Brazil’s defense ministry announced the troops will stay until the end of 2018. Their deployment is in response to criticism last month from house speaker Rodrigo Maia, among other local lawmakers, that “we have completely lost control of public security in Rio.” In June alone, over 106 people died in gunfire in the city. Many were killed in shootouts between drug traffickers and police.

“We are at war,” said Brazil’s Institutional Security Minister Sérgio Etchegoyen last week. “You can expect that undesirable things will happen, even some injustices.”

This is a major shift from the policing strategy launched before the Olympics, called “Pacification,” which was supposed to de-escalate tense relations between police and poor communities. Instead, last year, 920 people died during police raids in the state of Rio, more than double the 416 fatalities in 2013, according to Rio’s public security institute.

Sociologist Julita Lemgruber, who tracks police behavior and attitudes citywide at Candido Mendes University, thinks “it’s a failure of public security in Rio as a whole.” She says Rio police had a genuine opportunity to reform their ways ahead of the 2016 Summer Olympics, but there’s been no serious follow through.

“It's a media show marked with cynicism and hypocrisy,” Lemgruber says.

One example, she adds, is the army’s claim that it’s now necessary to bring tanks to Rio to map the local terrain. She points out that local police forces have spent heavily on intelligence in recent years — funds that authorities defended in order to prepare Rio for the Olympics.

Research by an Amnesty International initiative called CrossFire shows that it’s Rio’s impoverished favelas that are most affected by the security breakdown.
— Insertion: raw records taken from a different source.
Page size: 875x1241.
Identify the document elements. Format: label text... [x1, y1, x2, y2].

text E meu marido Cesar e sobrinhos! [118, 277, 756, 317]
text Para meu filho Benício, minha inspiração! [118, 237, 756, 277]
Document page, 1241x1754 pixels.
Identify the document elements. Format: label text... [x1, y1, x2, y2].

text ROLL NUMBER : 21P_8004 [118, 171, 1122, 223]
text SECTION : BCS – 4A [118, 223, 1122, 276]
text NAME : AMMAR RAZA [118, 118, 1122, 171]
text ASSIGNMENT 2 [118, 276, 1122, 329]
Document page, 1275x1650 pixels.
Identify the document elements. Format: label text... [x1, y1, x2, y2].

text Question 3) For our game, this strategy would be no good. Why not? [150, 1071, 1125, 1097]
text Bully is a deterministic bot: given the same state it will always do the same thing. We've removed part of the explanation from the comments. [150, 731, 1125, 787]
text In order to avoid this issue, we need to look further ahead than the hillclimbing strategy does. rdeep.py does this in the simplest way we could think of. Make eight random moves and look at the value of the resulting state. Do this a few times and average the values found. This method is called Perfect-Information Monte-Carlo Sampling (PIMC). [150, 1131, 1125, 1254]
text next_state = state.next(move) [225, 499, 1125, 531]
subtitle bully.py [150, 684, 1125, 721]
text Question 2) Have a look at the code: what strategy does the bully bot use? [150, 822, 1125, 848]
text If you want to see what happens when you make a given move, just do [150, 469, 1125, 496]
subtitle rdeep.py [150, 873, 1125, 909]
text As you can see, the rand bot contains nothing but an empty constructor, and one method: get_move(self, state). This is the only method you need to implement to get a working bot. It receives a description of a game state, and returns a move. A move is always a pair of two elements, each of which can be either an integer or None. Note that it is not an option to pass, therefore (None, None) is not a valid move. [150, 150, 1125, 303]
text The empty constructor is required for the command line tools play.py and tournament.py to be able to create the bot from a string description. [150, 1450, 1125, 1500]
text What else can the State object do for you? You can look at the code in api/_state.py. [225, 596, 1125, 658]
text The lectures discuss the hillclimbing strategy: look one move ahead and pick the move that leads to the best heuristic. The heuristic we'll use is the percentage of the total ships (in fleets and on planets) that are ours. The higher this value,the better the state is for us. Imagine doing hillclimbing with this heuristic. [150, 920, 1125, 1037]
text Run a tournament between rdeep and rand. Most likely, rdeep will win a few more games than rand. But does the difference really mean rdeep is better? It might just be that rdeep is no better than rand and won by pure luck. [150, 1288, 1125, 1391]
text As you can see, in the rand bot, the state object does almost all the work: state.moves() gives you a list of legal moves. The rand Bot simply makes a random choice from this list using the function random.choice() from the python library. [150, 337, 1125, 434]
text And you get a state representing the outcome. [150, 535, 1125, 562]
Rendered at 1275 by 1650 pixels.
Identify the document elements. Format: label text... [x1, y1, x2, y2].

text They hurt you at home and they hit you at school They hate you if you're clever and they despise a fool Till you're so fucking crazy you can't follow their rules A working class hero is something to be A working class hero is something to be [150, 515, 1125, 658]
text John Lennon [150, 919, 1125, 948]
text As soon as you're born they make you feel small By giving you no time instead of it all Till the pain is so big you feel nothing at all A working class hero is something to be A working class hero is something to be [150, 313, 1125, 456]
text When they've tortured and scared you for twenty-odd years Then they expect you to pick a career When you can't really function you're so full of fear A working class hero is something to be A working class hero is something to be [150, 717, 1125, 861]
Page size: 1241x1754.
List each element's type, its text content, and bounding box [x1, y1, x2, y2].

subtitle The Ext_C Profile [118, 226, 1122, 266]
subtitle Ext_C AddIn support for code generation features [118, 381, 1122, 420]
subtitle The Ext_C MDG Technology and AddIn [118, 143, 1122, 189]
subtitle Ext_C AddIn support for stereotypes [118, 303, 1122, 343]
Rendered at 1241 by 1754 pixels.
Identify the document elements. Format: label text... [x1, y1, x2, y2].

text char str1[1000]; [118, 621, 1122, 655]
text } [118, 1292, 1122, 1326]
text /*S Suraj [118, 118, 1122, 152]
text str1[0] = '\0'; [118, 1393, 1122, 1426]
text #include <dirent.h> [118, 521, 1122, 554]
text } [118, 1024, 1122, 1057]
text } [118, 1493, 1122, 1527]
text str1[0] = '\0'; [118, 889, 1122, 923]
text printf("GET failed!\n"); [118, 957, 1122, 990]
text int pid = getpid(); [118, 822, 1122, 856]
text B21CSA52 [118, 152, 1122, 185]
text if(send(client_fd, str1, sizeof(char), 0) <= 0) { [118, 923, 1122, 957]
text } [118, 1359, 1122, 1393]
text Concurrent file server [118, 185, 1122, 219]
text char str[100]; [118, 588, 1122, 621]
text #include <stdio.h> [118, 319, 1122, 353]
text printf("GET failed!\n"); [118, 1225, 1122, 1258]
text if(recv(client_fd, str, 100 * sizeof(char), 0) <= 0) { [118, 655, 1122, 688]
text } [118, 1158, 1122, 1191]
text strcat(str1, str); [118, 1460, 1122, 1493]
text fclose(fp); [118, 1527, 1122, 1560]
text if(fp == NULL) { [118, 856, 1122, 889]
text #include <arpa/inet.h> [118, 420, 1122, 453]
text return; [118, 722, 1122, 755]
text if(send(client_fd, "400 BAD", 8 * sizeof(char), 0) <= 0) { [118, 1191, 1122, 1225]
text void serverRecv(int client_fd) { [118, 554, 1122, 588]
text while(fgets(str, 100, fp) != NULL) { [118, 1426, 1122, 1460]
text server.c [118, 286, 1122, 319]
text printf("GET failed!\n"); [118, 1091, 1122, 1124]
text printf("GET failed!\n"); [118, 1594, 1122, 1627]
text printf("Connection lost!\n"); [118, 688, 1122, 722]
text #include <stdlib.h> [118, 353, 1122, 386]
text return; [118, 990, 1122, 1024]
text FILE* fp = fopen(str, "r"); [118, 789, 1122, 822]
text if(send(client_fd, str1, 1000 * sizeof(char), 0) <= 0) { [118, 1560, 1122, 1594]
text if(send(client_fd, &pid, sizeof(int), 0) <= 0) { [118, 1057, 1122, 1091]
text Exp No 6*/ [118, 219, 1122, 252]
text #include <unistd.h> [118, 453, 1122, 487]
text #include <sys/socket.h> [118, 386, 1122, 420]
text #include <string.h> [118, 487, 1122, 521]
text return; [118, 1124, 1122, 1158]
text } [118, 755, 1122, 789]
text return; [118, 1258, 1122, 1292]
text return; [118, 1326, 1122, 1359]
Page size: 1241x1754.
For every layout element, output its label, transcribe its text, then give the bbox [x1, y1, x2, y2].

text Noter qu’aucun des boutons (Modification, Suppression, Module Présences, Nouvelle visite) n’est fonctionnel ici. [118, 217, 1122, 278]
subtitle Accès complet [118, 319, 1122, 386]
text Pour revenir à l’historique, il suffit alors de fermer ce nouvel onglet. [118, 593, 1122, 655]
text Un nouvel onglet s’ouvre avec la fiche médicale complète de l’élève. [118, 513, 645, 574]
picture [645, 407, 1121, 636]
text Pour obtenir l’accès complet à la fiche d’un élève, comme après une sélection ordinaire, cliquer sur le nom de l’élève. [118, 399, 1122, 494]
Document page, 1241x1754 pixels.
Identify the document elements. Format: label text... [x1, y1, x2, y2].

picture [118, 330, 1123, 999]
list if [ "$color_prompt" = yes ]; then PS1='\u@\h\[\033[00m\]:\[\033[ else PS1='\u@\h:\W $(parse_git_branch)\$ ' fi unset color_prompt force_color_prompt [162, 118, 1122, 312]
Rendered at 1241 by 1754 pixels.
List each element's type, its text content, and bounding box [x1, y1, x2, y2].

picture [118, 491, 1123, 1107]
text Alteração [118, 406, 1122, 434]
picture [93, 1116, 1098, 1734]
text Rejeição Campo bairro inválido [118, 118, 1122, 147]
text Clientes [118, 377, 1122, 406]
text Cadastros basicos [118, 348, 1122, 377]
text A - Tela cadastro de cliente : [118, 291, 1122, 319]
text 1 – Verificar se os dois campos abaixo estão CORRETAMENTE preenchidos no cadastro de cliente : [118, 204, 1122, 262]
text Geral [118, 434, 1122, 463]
Some neighborhoods experience daily shootouts that close schools and businesses.

Related: Amnesty's new app for Rio shootings was flooded with reports on day one

In one predawn sweep earlier this month, Rio security officials said thousands of police and troops were raiding favelas to break up gangs suspected of commercial truck robberies.

Thainã de Medeiros lives in the Alemão group of favelas.

“We’ve counted 197 days of shootouts through July,” he says — one almost every day so far this year. “So many lives lost, including both residents and police.”

Medeiros is part of a citizen journalism collective called Papo Reto, or “straight talk,” which denounces security failures in Alemão with the help of smartphones and video streaming.

On June 30, he woke up to go to work just as a gunbattle broke out near his house. So, he began recording a video via Facebook Live.

“It’s 7 a.m.,” he began. “The shootout is happening right now. I don’t know if there have been any fatal victims, or if anyone has been arrested.” His video would capture the sounds of over 30 gunshots being fired in just four minutes. “People are trying to go to work and go to school at this hour.”

Last month Medeiros helped launch a campaign called Favela Lives Matter, inspired by a partnership between Brazilian activists and American representatives of Black Lives Matter, who have now visited Rio twice. He says the campaign is turning up popular pressure on the government over its failure to deliver security to citizens.

And that activism is slowly bringing results. Last month political organizers from the Alemão favela worked with a public prosecutor to force the police to stop invading residents’ homes to set up makeshift operating bases.

Medeiros has seen at least one welcome Olympic legacy: “Resistance has increased, and we’ve formed new alliances between activists to push back against government failures.”

Catherine Osborn reported from Rio de Janeiro.